バリバス PEにシュッ!のようなコーティング剤を使用すると、表面の滑りが復活し、ガイドとの摩擦を抑えて寿命をさらに延ばすことができます。
コスパ重視か、性能重視か。おすすめのブランド
最後に、実際にどの商品を選べば間違いがないのか、定評のあるブランドを整理しておきましょう。
まず、圧倒的なコストパフォーマンスで知られるのが「シーガー(クレハ)」です。シーガー PE X8は、この価格でこの強度か、と驚くほど安定感があります。
次に、世界中のアングラーから支持されているのが「よつあみ(YGK)」のエックスブレイドシリーズ。糸の太さが均一で、公表されている強度に偽りがないことで有名です。
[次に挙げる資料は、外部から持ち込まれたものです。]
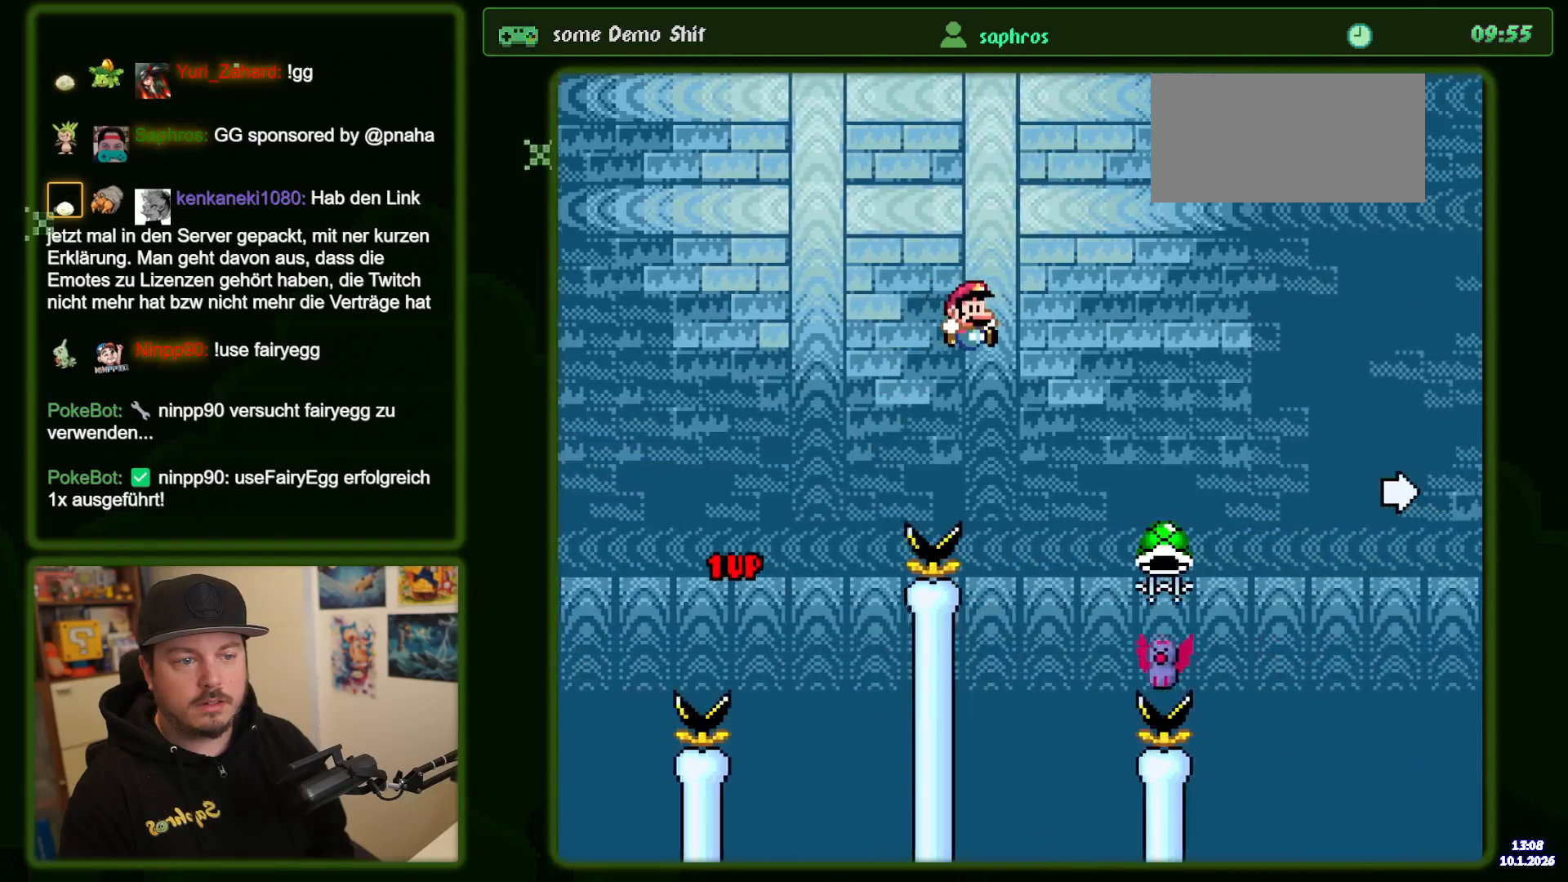
{"buttons": ["Y", "DPAD_RIGHT"], "events": []}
シマノのピットブルシリーズは、ラインナップが非常に分かりやすく、自分のやりたい釣りに合わせて4本・8本・12本・高比重と選べるのが魅力です。
ダイワのUVF PEデュラセンサーは、独自の「マッスルPE」技術により耐摩耗性が高く、タフな使用環境でも頼りになります。
PEラインの選び方をマスターして釣果を伸ばそう!
PEライン選びは、決して難しいものではありません。
- 予算と耐摩耗性重視なら「4本編み」
- 飛距離と滑らかさ重視なら「8本編み」
- ターゲットに合わせた「標準号数」を守る
- 風や深場対策には「高比重PE」も検討する
この4つのポイントを意識するだけで、あなたのタックルセッティングは劇的に進化します。
「たかが糸」と思うかもしれませんが、魚とあなたを繋ぐ唯一の接点がラインです。ここにこだわることで、釣りの世界はもっと広く、もっと深く、楽しいものに変わります。
ぜひ、今回ご紹介したPEラインの選び方を参考に、フィールドで最高の一匹を手にしてください。次回の釣行が、最高のラインセッティングで迎えられることを応援しています!